Ausgangstext.
________
Der Traum vom Orient, wie er seit einigen Jahrhunderten
den Westen beschäftigt, ist eines der Themen von kulturer.be.
La Turquerie, der geistige Hintergrund der Moschee im Schwetzinger
Schlossgarten, ist dabei weniger eine konkrete und differenzierte
Auseinandersetzung mit dem Morgenland und seinen Ideen
und Idealen als vielmehr Ausdruck einer fast schon naiven
Freude am Exotischen einerseits, Versuch der Bewältigung
eines Angsttraumas andererseits. Weist jenes mit chinesischen,
japanischen, türkischen, persischen, arabischen Elementen
durchaus austauschbare Versatzstücke auf, geht dieses
auf die Gefährdung des mitteleuropäischen Raums
durch die damals stärkste Militärmacht des Kontinents
während des 15. bis 17. Jahrhunderts zurück.
So ist gerade Mozarts zauberhaftes Singspiel „Die
Entführung aus dem Serail“ mit seiner gegensätzlichen
Rollenverteilung von Bassa Selim, dem Weisen, der mit ebendieser
Weisheit alle Feindschaft zunichte macht, auf der einen
Seite, und dem tumben Osmin, der so überzeichnet wird,
dass man ihn schon nicht mehr ernst nehmen muss, auf der
anderen Seite, eines der bekanntesten Stücke aus diesem
Genre.
Selim, die Verkörperung dieser idealisierten orientalischen
Weisheit, gab auch den Titel für die Oper des Komponisten
am schwedischen Hof Franz Xaver Kraus „Soliman der
Weise“, und auch Christoph Willibald Gluck konnte
mit seiner Oper „Die Pilger von Mekka“ („Le
rencontre imprevue“) nicht am Thema vorbei gehen.
________
Zu prüfende Daten.

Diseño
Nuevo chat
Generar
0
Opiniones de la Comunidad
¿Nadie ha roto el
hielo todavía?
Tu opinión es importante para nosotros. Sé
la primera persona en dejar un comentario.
________
Zu bearbeitende Aufgaben.
- A) Welchen Titel trägt laut dem Text zur Turquerie die Oper von Franz Xaver Kraus?
- B) Schreiben Sie aus dem Text zur Turquerie wortgetreu ab: Beginnen Sie bei den Worten „Der Traum vom“ und hören Sie nach „17. Jahrhunderts zurück.“ auf.
- C) Führen Sie den Text zur Turquerie im Anschluss an seinen letzten Satz weiter.

Lösungen.
- A) „Soliman der Weise“

- B)
Der Traum vom Orient, wie er seit einigen Jahrhunderten
den Westen beschäftigt, ist eines der Themen von kulturer.be.
La Turquerie, der geistige Hintergrund der Moschee im Schwetzinger
Schlossgarten, ist dabei weniger eine konkrete und differenzierte
Auseinandersetzung mit dem Morgenland und seinen Ideen
und Idealen als vielmehr Ausdruck einer fast schon naiven
Freude am Exotischen einerseits, Versuch der Bewältigung
eines Angsttraumas andererseits. Weist jenes mit chinesischen,
japanischen, türkischen, persischen, arabischen Elementen
durchaus austauschbare Versatzstücke auf, geht dieses
auf die Gefährdung des mitteleuropäischen Raums
durch die damals stärkste Militärmacht des Kontinents
während des 15. bis 17. Jahrhunderts zurück.

- C)
Diese thematische Sammlung war indes nur ein kleines
Aspekt des Konzerts, mit dem das Mannheimer Nationaltheater
am 20.7.2010 als
Gastgeber im Rahmen seines „Mozartsommers“ einen
musikalischen „Blick“ auf den Orient werfen
ließ. Es war das inzwischen für seine klare
und schon fast sinnlich zu nennende Aufführungspraxis
bekannte „Concerto Köln“, das einen Abend
lang seine Hörer in den Bann zog. Sinfonische Geschmeidigkeit,
die oft zum Klischee wird, tritt bei deren Spiel zurück
zugunsten des ganz eigenen und differenzierten Klangs der
historischen oder am historischen Original orientierten
Instrumente.
Concerto Köln bei einer Aufführung (© Concerto Köln) Ganz anders die Versuche, osmanische Musik nach Europa
zu bringen. Hier sind Wojciech Bobowski alias Ali Ufki
(1610 – 1675) zu nennen oder Dimitrij Cantemir (1673 – 1723),
die beide versuchten, die Musik der osmanischen Zeit in
europäische Notensprache zu übersetzen – und
damit der Nachwelt überlieferten.
Damit ist der dritte Aspekt des Abends angesprochen.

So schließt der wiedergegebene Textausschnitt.